Solution

A pyramid of balls consisting of five "layers" is shown below. Find a formula for the number of balls needed to make a pyramid of $n$ layers and prove your result.



Suppose we let $f(n)$ denote the number of balls in a pyramid of $n$ layers. Looking at a few small cases, we find:

$$\begin{array}{rcl} f(1) &=& 1\\ f(2) &=& 4\\ f(3) &=& 10\\ f(4) &=& 20\\ f(5) &=& 35\\ f(6) &=& 56 \end{array}$$

We might guess $f(n)$ is cubic, and thus of the form $f(n) = an^3 + bn^2 + cn + d$. Under this assumption, we can use the above values to set up a system of equations to solve for $a$, $b$, $c$, and $d$:

$$\begin{array}{rcl} 1 &=& a + b + c + d\\ 4 &=& 8a + 4b + 2c + d\\ 10 &=& 27a + 9b + 3c + d\\ 20 &=& 64a + 16b + 4c + d \end{array}$$

Solving, we find $a=1/6, \quad b=1/2, \quad c=1/3, \quad \textrm{ and } d=0$. This suggests that

$$\begin{array}{rcl} f(n) &=& \frac{n^3}{6} + \frac{n^2}{2} + \frac{n}{3}\\\\ &=& \frac{n^3 + 3n^2 + 2n}{6} \end{array}$$

Of course, this is still just a guess at this point. We might check $f(5)$ and $f(6)$ to see if we are on the right track...

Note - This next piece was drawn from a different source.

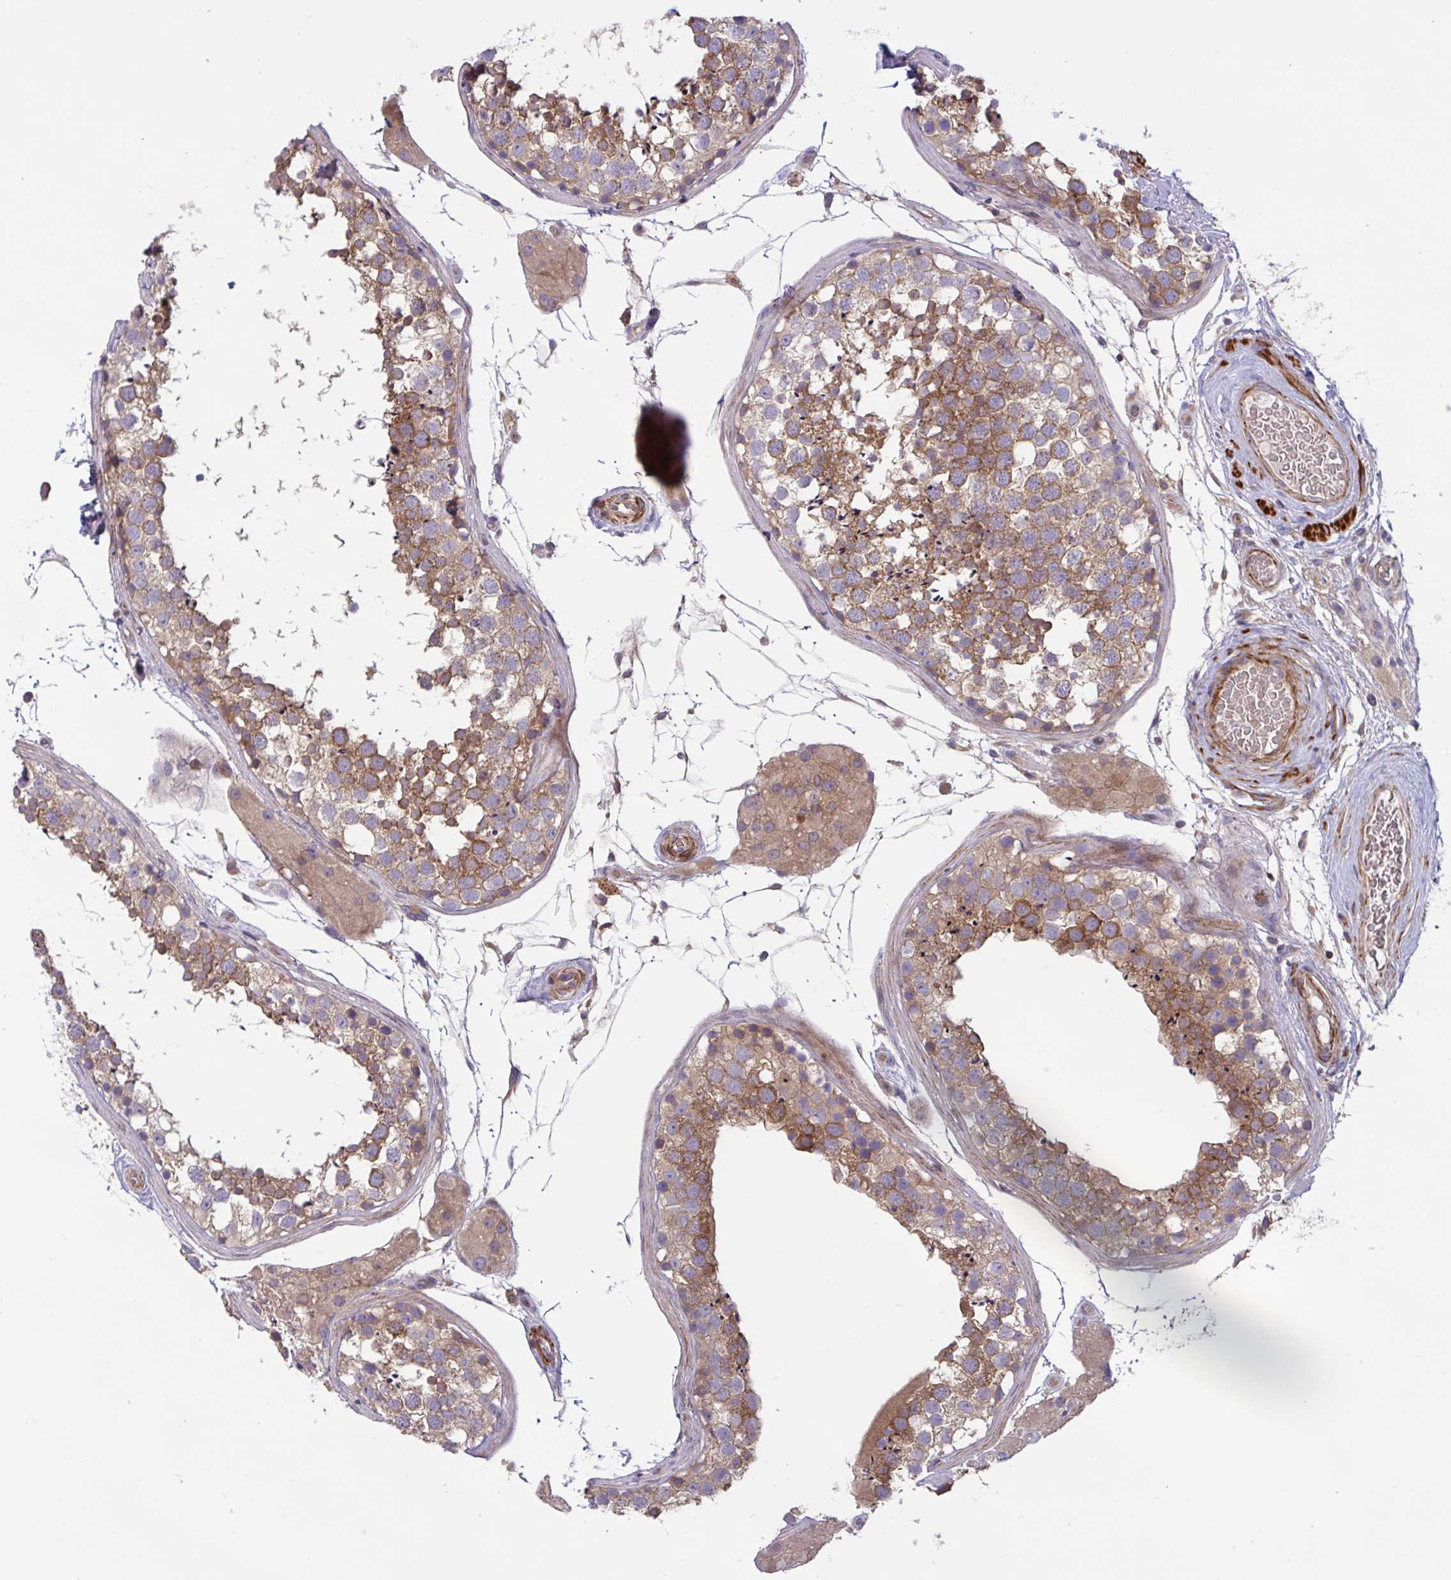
{"staining": {"intensity": "moderate", "quantity": ">75%", "location": "cytoplasmic/membranous"}, "tissue": "testis", "cell_type": "Cells in seminiferous ducts", "image_type": "normal", "snomed": [{"axis": "morphology", "description": "Normal tissue, NOS"}, {"axis": "morphology", "description": "Seminoma, NOS"}, {"axis": "topography", "description": "Testis"}], "caption": "Protein staining of unremarkable testis displays moderate cytoplasmic/membranous staining in approximately >75% of cells in seminiferous ducts. (DAB (3,3'-diaminobenzidine) IHC, brown staining for protein, blue staining for nuclei).", "gene": "TANK", "patient": {"sex": "male", "age": 65}}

$$\begin{array}{rcl} f(5) = 35 &\textrm{ and }& \frac{5^3 + 3 \cdot 5^2 + 2 \cdot 5}{6} = \frac{125 + 75 + 10}{6} = \frac{210}{6} = 35\\\\ f(6) = 56 &\textrm{ and }& \frac{6^3 + 3 \cdot 6^2 + 2 \cdot 6}{6} = 6^2 + 3 \cdot 6 + 2 = 36 + 18 + 2 = 56 \end{array}$$

Since these check out, we are much more confident that this is the formula we seek, but it remains to prove it...

We proceed by induction...

The table above establishes the basis step, so all that remains is the inductive step.

We need to show that if $f(k) = (k^3 + 3k^2 + 2k) / 6$ balls, then

$$f(k+1) = \frac{(k+1)^3 + 3(k+1)^2 +2(k+1)}{6}$$

To show this, first note that a pyramid of $k+1$ layers (with $f(k+1)$ balls) can be split into two pieces -- one consisting of the top $k$ layers, and the other consisting of the bottom layer alone. The first piece, by the inductive hypothesis, contains $f(k) = (k^3 + 3k^2 + 2k) / 6$ balls. The second piece (i.e., the bottom layer) is a triangular arrangement with $1 + 2 + 3 + \cdots + (k+1)$ balls.

Further, we know that

$$1 + 2 + 3 + \cdots + (k+1) = \frac{(k+1)(k+2)}{2}$$

Thus,

$$\begin{array}{rcl} f(k+1) &=& f(k) + \left[ 1+2+3+\cdots+(k+1) \right]\\\\ &=& \frac{k^3 + 3k^2 + 2k}{6} + \frac{(k+1)(k+2)}{2}\\\\ &=& \frac{k^3+3k^2+2k+3k^2+9k+6}{6}\\\\ &=& \frac{(k^3+3k^2+3k+1)+(3k^2+6k+3)+(2k+2)}{6}\\\\ &=& \frac{(k^3+3k^2+3k+1)+3(k^2+2k+1)+2(k+1)}{6}\\\\ &=& \frac{(k+1)^3 + 3(k+1)^2 + 2(k+1)}{6} \end{array}$$

This completes the inductive step, so by the principle of mathematical induction, a pyramid of $n$ layers has $f(n)$ balls where

$$f(n) = \frac{n^3 + 3n^2 + 2n}{6}$$ QED.